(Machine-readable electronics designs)
+ + + + +

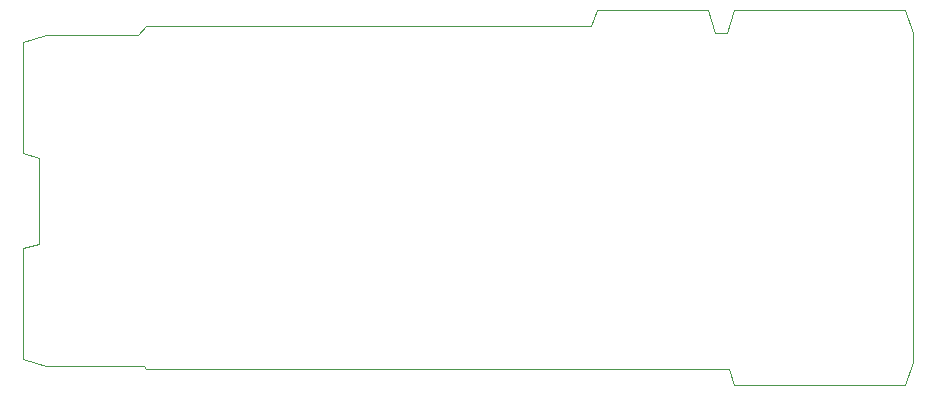
<source format=gm1>
G04 #@! TF.GenerationSoftware,KiCad,Pcbnew,6.0.9-8da3e8f707~116~ubuntu20.04.1*
G04 #@! TF.CreationDate,2023-03-26T14:48:38+00:00*
G04 #@! TF.ProjectId,LEC000042,4c454330-3030-4303-9432-2e6b69636164,rev?*
G04 #@! TF.SameCoordinates,Original*
G04 #@! TF.FileFunction,Profile,NP*
%FSLAX46Y46*%
G04 Gerber Fmt 4.6, Leading zero omitted, Abs format (unit mm)*
G04 Created by KiCad (PCBNEW 6.0.9-8da3e8f707~116~ubuntu20.04.1) date 2023-03-26 14:48:38*
%MOMM*%
%LPD*%
G01*
G04 APERTURE LIST*
G04 #@! TA.AperFunction,Profile*
%ADD10C,0.050000*%
G04 #@! TD*
G04 APERTURE END LIST*
D10*
X3600000Y20800000D02*
X5000000Y20350000D01*
X3600000Y30200000D02*
X3600000Y20800000D01*
X5600000Y30800000D02*
X3600000Y30200000D01*
X63200000Y30900000D02*
X63850000Y32900000D01*
X61600000Y32900000D02*
X62200000Y30900000D01*
X51750000Y31500000D02*
X14050000Y31500000D01*
X79000000Y3100000D02*
X79000000Y30900000D01*
X52200000Y32900000D02*
X61600000Y32900000D01*
X51750000Y31500000D02*
X52200000Y32900000D01*
X3600000Y12700000D02*
X5000000Y13100000D01*
X3600000Y3300000D02*
X3600000Y12700000D01*
X5600000Y2700000D02*
X3600000Y3300000D01*
X5000000Y20350000D02*
X5000000Y13100000D01*
X63850000Y32900000D02*
X78350000Y32900000D01*
X14050000Y2500000D02*
X63400000Y2500000D01*
X63200000Y30900000D02*
X62200000Y30900000D01*
X63850000Y1100000D02*
X78350000Y1100000D01*
X63850000Y1100000D02*
X63400000Y2500000D01*
X13350000Y30800000D02*
X5600000Y30800000D01*
X13850000Y2700000D02*
X5600000Y2700000D01*
X14050000Y31500000D02*
X13350000Y30800000D01*
X79000000Y30900000D02*
X78350000Y32900000D01*
X78350000Y1100000D02*
X79000000Y3100000D01*
X14050000Y2500000D02*
X13850000Y2700000D01*
M02*

</source>
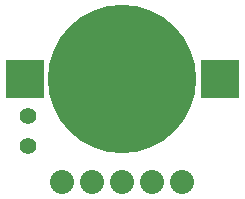
<source format=gts>
G75*
%MOIN*%
%OFA0B0*%
%FSLAX25Y25*%
%IPPOS*%
%LPD*%
%AMOC8*
5,1,8,0,0,1.08239X$1,22.5*
%
%ADD10C,0.08000*%
%ADD11C,0.25400*%
%ADD12R,0.12998X0.12998*%
%ADD13C,0.49465*%
%ADD14C,0.05600*%
D10*
X0023500Y0006526D03*
X0033500Y0006526D03*
X0043500Y0006526D03*
X0053500Y0006526D03*
X0063500Y0006526D03*
D11*
X0043500Y0041026D03*
D12*
X0075883Y0041026D03*
X0011117Y0041026D03*
D13*
X0043500Y0041026D03*
D14*
X0012000Y0028526D03*
X0012000Y0018526D03*
M02*

</source>
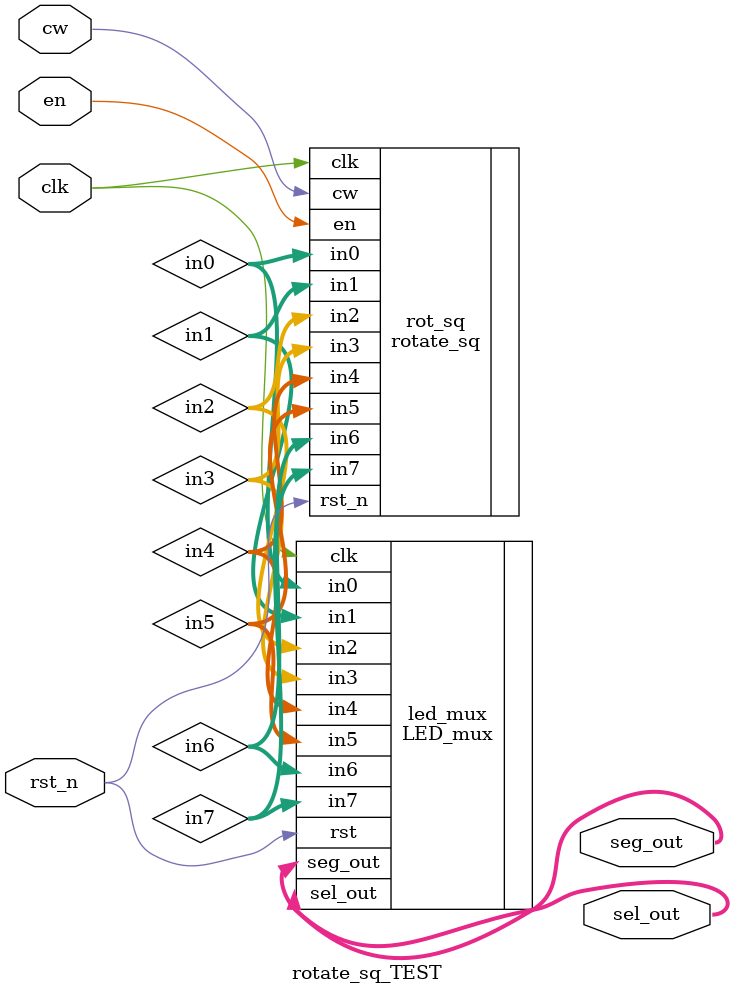
<source format=sv>
`timescale 1ns / 1ps

module rotate_sq_TEST(
    input clk, rst_n,
    input cw, en,
    output [7:0] seg_out,
    output [7:0] sel_out
    );
	
    wire[7:0] in0, in1, in2, in3, in4, in5, in6, in7;
    
    rotate_sq rot_sq(
        .clk(clk),
        .rst_n(rst_n),
        .cw(cw),
        .en(en),
        .in0(in0), .in1(in1), .in2(in2), .in3(in3),
        .in4(in4), .in5(in5), .in6(in6), .in7(in7)
    );
    
    LED_mux led_mux(
        .clk(clk),
        .rst(rst_n),
        .in0(in0), .in1(in1), .in2(in2), .in3(in3),
        .in4(in4), .in5(in5), .in6(in6), .in7(in7),
        .seg_out(seg_out),
        .sel_out(sel_out)
    );

endmodule
</source>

+ + + + +

**Exercise**
Note every line above where the string "KiCad" shows up, and copy those lines.

**Answer area**
G04 #@! TF.GenerationSoftware,KiCad,Pcbnew,6.0.9-8da3e8f707~116~ubuntu20.04.1*
G04 Created by KiCad (PCBNEW 6.0.9-8da3e8f707~116~ubuntu20.04.1) date 2023-03-26 14:48:38*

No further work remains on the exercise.